Blinding of outcome assessment (detection bias) 
 All outcomes Low risk Quote: “surgeons, patients and the researcher who collected the clinical data in the surgical ward were blinded to study group assignments during the postoperative course.”
“All VAS scoring was performed by the attending nurse who was unaware of the ongoing study.”
Incomplete outcome data (attrition bias) 

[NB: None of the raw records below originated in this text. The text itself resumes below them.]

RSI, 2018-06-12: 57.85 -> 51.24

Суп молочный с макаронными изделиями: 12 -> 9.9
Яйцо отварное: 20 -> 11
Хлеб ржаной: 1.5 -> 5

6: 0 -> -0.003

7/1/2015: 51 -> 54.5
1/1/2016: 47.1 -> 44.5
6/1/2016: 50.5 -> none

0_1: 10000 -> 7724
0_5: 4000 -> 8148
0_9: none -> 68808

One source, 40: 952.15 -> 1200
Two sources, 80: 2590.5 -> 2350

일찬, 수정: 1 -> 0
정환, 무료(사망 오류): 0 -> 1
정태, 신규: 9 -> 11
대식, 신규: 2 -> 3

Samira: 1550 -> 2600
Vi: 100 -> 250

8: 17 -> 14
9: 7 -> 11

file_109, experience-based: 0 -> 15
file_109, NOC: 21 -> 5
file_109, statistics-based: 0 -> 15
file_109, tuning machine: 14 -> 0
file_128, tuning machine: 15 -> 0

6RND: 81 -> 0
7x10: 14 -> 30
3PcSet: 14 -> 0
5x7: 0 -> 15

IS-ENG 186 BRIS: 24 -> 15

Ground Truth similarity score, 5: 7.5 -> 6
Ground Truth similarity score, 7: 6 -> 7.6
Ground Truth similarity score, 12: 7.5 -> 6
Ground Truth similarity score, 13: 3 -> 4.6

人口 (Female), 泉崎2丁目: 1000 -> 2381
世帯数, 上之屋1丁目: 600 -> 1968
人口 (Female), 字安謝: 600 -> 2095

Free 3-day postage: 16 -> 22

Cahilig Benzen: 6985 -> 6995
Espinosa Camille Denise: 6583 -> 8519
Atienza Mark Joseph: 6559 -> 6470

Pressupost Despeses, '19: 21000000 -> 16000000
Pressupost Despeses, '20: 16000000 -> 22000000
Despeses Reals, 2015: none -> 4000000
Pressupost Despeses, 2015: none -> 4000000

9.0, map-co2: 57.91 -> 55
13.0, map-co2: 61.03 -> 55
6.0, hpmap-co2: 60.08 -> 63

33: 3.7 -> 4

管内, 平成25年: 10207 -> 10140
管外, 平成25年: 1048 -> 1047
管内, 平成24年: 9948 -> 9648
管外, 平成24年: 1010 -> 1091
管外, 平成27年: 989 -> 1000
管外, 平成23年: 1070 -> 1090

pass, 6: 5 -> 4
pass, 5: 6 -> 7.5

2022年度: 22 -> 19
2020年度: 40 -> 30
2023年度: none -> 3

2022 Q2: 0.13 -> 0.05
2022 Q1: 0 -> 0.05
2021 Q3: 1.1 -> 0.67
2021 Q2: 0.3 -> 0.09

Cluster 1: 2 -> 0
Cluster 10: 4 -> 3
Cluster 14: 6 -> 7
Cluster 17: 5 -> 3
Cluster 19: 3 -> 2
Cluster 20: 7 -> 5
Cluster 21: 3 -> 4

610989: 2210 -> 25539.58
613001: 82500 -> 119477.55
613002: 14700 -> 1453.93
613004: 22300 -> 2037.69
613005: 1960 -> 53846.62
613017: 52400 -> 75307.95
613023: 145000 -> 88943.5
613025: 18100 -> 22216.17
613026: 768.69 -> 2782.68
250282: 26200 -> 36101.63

 All outcomes Low risk Dropout rate (experimental/control): 16%:8%
Quote: “nine patients had to be excluded during the perioperative course.” Six patients from the experimental group were excluded (decline to participate (n=2), ileostomy formation (n=3), open conversion (n=1)) and three from the control group (carcinomatosis (n=1) and ileostomy formation (n=2)).
Selective reporting (reporting bias) Low risk The study protocol is available (NCT01346917). All of the study’s prespecified primary outcomes that are of interest in the review have been reported in the prespecified way. The protocol was prospectively registered (April 2011).
Other bias Low risk The study appears to be free of other sources of bias.